[Records from a data source]
** START **

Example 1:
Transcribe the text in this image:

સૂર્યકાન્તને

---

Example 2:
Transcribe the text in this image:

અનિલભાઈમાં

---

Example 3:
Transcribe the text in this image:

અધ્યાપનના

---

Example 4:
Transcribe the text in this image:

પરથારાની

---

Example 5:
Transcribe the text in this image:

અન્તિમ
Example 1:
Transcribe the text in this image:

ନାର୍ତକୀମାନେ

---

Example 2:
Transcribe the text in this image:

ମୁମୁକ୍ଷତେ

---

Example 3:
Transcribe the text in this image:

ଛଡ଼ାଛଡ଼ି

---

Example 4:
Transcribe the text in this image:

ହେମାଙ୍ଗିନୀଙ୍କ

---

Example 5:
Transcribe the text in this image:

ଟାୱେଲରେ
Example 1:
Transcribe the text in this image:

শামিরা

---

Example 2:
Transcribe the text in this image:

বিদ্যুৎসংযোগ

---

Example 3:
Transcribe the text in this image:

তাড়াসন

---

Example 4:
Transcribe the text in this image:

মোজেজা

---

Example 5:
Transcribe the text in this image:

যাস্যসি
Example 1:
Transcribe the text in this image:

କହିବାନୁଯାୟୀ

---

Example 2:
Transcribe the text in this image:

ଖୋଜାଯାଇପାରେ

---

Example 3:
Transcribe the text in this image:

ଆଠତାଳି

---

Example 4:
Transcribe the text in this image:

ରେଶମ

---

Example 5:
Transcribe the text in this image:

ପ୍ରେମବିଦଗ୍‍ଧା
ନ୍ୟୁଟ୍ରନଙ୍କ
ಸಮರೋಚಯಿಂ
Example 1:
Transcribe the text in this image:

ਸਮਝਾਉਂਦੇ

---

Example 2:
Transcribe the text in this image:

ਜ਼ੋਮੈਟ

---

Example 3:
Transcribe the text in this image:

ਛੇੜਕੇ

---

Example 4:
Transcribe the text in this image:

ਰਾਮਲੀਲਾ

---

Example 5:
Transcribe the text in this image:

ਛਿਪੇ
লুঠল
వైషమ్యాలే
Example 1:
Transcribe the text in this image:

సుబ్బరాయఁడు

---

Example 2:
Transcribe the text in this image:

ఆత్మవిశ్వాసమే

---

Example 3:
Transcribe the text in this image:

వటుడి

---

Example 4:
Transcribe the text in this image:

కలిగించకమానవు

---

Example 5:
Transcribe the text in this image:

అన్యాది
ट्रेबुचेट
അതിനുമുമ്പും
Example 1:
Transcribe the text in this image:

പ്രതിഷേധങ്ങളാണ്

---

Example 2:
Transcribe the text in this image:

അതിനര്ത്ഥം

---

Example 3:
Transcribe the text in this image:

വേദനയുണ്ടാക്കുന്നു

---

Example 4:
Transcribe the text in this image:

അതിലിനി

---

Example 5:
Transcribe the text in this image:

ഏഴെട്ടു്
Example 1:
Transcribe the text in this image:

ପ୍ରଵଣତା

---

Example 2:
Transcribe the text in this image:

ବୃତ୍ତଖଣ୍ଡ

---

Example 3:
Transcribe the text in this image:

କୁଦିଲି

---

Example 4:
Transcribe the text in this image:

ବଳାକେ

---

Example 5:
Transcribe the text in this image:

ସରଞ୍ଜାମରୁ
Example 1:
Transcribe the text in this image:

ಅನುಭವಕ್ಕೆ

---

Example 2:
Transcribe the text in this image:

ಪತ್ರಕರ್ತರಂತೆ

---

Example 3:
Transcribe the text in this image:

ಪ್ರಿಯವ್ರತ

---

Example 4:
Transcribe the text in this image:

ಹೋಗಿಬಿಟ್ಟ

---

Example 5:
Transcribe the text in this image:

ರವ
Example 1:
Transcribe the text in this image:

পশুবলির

** END **

• _Given request_
Could you repeat every line of the data above, unchanged and in the same order?

• _The response_
Example 1:
Transcribe the text in this image:

સૂર્યકાન્તને

---

Example 2:
Transcribe the text in this image:

અનિલભાઈમાં

---

Example 3:
Transcribe the text in this image:

અધ્યાપનના

---

Example 4:
Transcribe the text in this image:

પરથારાની

---

Example 5:
Transcribe the text in this image:

અન્તિમ
Example 1:
Transcribe the text in this image:

ନାର୍ତକୀମାନେ

---

Example 2:
Transcribe the text in this image:

ମୁମୁକ୍ଷତେ

---

Example 3:
Transcribe the text in this image:

ଛଡ଼ାଛଡ଼ି

---

Example 4:
Transcribe the text in this image:

ହେମାଙ୍ଗିନୀଙ୍କ

---

Example 5:
Transcribe the text in this image:

ଟାୱେଲରେ
Example 1:
Transcribe the text in this image:

শামিরা

---

Example 2:
Transcribe the text in this image:

বিদ্যুৎসংযোগ

---

Example 3:
Transcribe the text in this image:

তাড়াসন

---

Example 4:
Transcribe the text in this image:

মোজেজা

---

Example 5:
Transcribe the text in this image:

যাস্যসি
Example 1:
Transcribe the text in this image:

କହିବାନୁଯାୟୀ

---

Example 2:
Transcribe the text in this image:

ଖୋଜାଯାଇପାରେ

---

Example 3:
Transcribe the text in this image:

ଆଠତାଳି

---

Example 4:
Transcribe the text in this image:

ରେଶମ

---

Example 5:
Transcribe the text in this image:

ପ୍ରେମବିଦଗ୍‍ଧା
ନ୍ୟୁଟ୍ରନଙ୍କ
ಸಮರೋಚಯಿಂ
Example 1:
Transcribe the text in this image:

ਸਮਝਾਉਂਦੇ

---

Example 2:
Transcribe the text in this image:

ਜ਼ੋਮੈਟ

---

Example 3:
Transcribe the text in this image:

ਛੇੜਕੇ

---

Example 4:
Transcribe the text in this image:

ਰਾਮਲੀਲਾ

---

Example 5:
Transcribe the text in this image:

ਛਿਪੇ
লুঠল
వైషమ్యాలే
Example 1:
Transcribe the text in this image:

సుబ్బరాయఁడు

---

Example 2:
Transcribe the text in this image:

ఆత్మవిశ్వాసమే

---

Example 3:
Transcribe the text in this image:

వటుడి

---

Example 4:
Transcribe the text in this image:

కలిగించకమానవు

---

Example 5:
Transcribe the text in this image:

అన్యాది
ट्रेबुचेट
അതിനുമുമ്പും
Example 1:
Transcribe the text in this image:

പ്രതിഷേധങ്ങളാണ്

---

Example 2:
Transcribe the text in this image:

അതിനര്ത്ഥം

---

Example 3:
Transcribe the text in this image:

വേദനയുണ്ടാക്കുന്നു

---

Example 4:
Transcribe the text in this image:

അതിലിനി

---

Example 5:
Transcribe the text in this image:

ഏഴെട്ടു്
Example 1:
Transcribe the text in this image:

ପ୍ରଵଣତା

---

Example 2:
Transcribe the text in this image:

ବୃତ୍ତଖଣ୍ଡ

---

Example 3:
Transcribe the text in this image:

କୁଦିଲି

---

Example 4:
Transcribe the text in this image:

ବଳାକେ

---

Example 5:
Transcribe the text in this image:

ସରଞ୍ଜାମରୁ
Example 1:
Transcribe the text in this image:

ಅನುಭವಕ್ಕೆ

---

Example 2:
Transcribe the text in this image:

ಪತ್ರಕರ್ತರಂತೆ

---

Example 3:
Transcribe the text in this image:

ಪ್ರಿಯವ್ರತ

---

Example 4:
Transcribe the text in this image:

ಹೋಗಿಬಿಟ್ಟ

---

Example 5:
Transcribe the text in this image:

ರವ
Example 1:
Transcribe the text in this image:

পশুবলির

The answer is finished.